To contrast the way the British government is penalising the lowest paid with how his Welsh government is governing, Drakeford explains how government spending will be used to make improvements in Wales.
“We will be supporting businesses for the longer term and we will do this on the basis of our ‘economic contract.’
“If organisations are getting public money in Wales the public is entitled to a return on that investment and that includes our ‘fair work’ agenda, collective bargaining and trade union recognition.”
Some members from the right of the Labour Party had objected to Drakeford speaking at The World Transformed festival of ideas running alongside the party conference.

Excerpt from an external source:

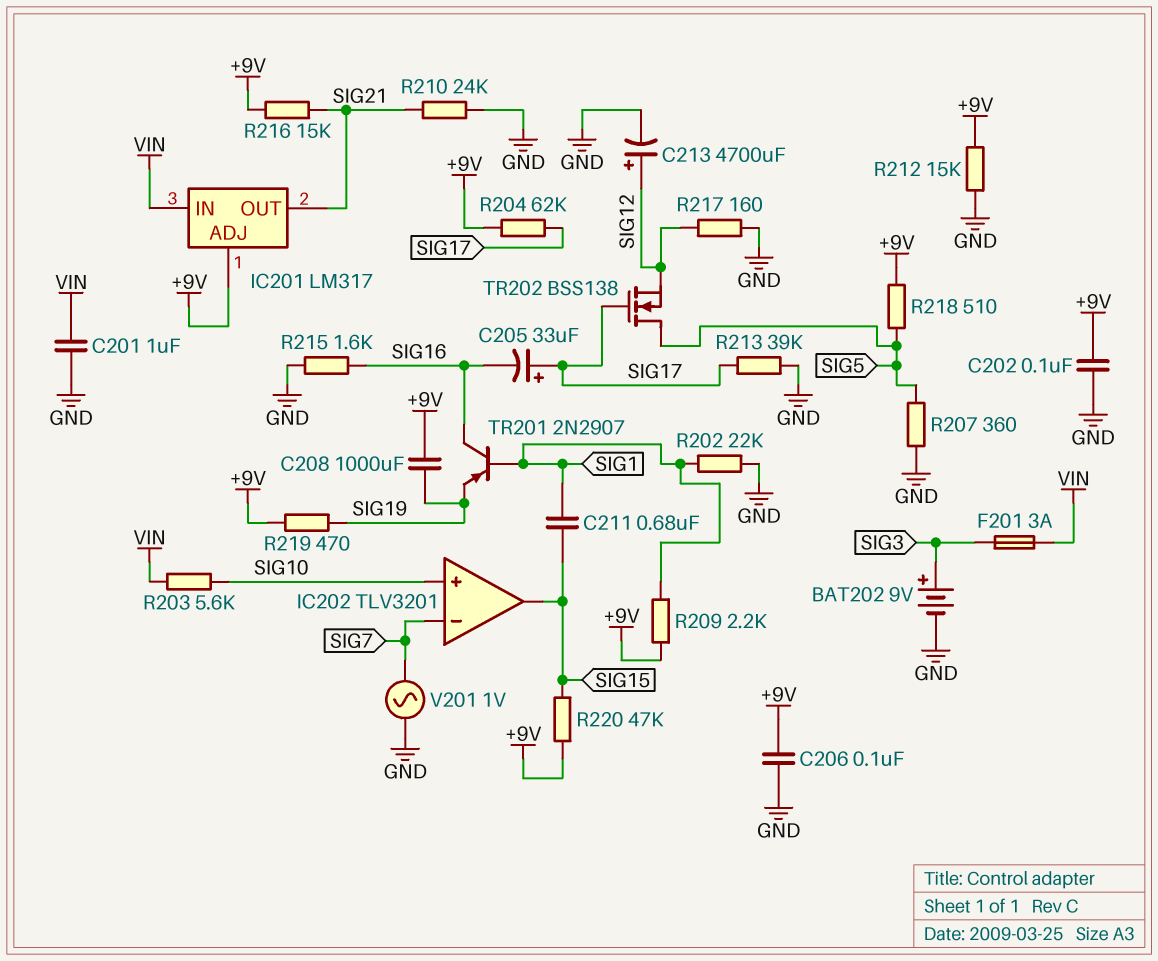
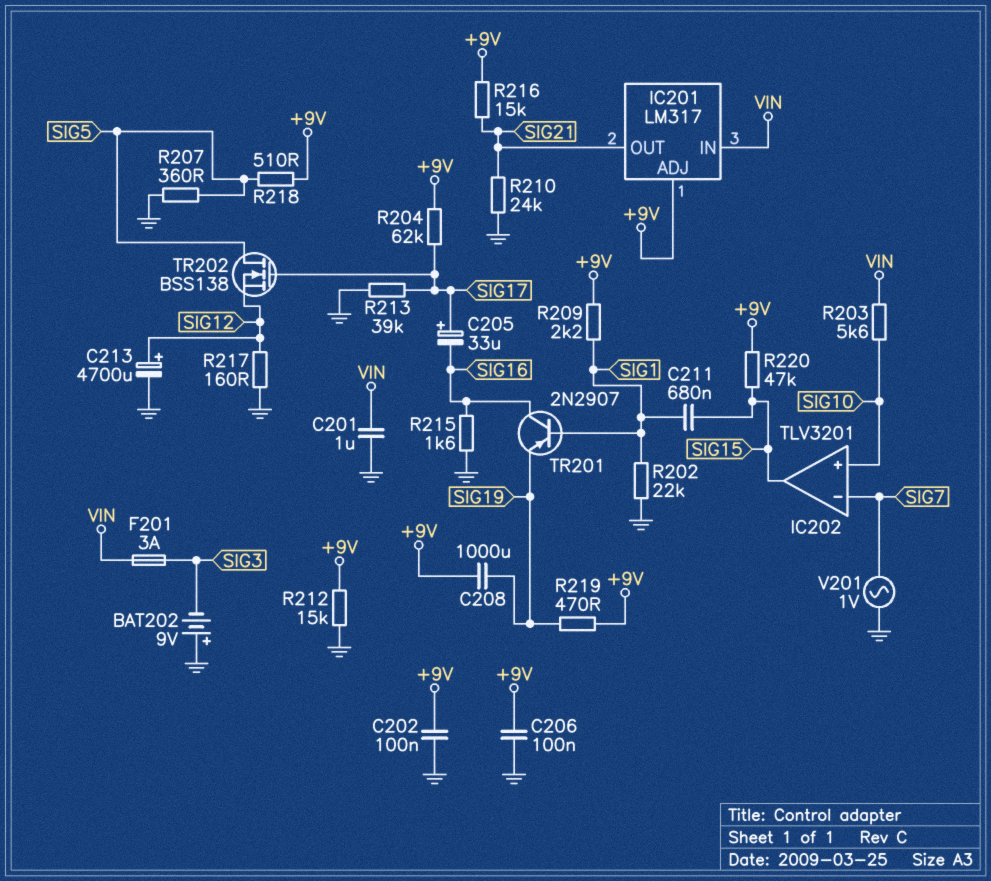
BAT202: 9V (plus SIG3, minus GND) -> 9V (plus GND, minus SIG3)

The session the Welsh leader spoke at was about universal basic income and his immediate post-election pledge to run a trial in Wales.
“We are settled that the pilot project will involve all care-leavers in Wales and it will be universal for all that group. The level of basic income will be pitched at the real living wage.
“One of the things we are still negotiating is that we do not want to end up with the UK government taking money away from the young people in their universal credit payments.
“We want to ensure young people in the trial get all the support they need to give them the best possible chance to make their way in life.
“This will enable us to test some of the claims made for UBI that it changes the decisions people make.”
There will be around 250 young people in the Welsh government’s trial, which will last for about three years.
Drakeford proudly tells me that his government is bringing in legislation in its first year to enact the Social Partnership Bill and is pressing ahead with a Welsh constitutional convention.
“In this Senedd term there is likely to be a second referendum in Scotland. The fragility of the United Kingdom is very real and our convention is designed to make sure we do the thinking on what choices there are on that future.
“The membership and terms of reference will be announced in the next few weeks and will include a very strong strand of citizens’ voices in the work of the commission.”
Finally, Drakeford poured scorn on Westminster’s inability to make proper investment decisions for green energy as he tells me about the attempts being made to introduce marine energy around Wales.
“The Swansea ‘city deal’ is funding a major investment in Milford Haven for ‘floating wind’ devices.
“These take energy from the tide from under the surface and above the surface they generate energy from the wind. We are very interested in pushing that ahead in Wales.
“But what you need is a UK government prepared to invest in this nascent industry to take it from experimental to being mainstream.”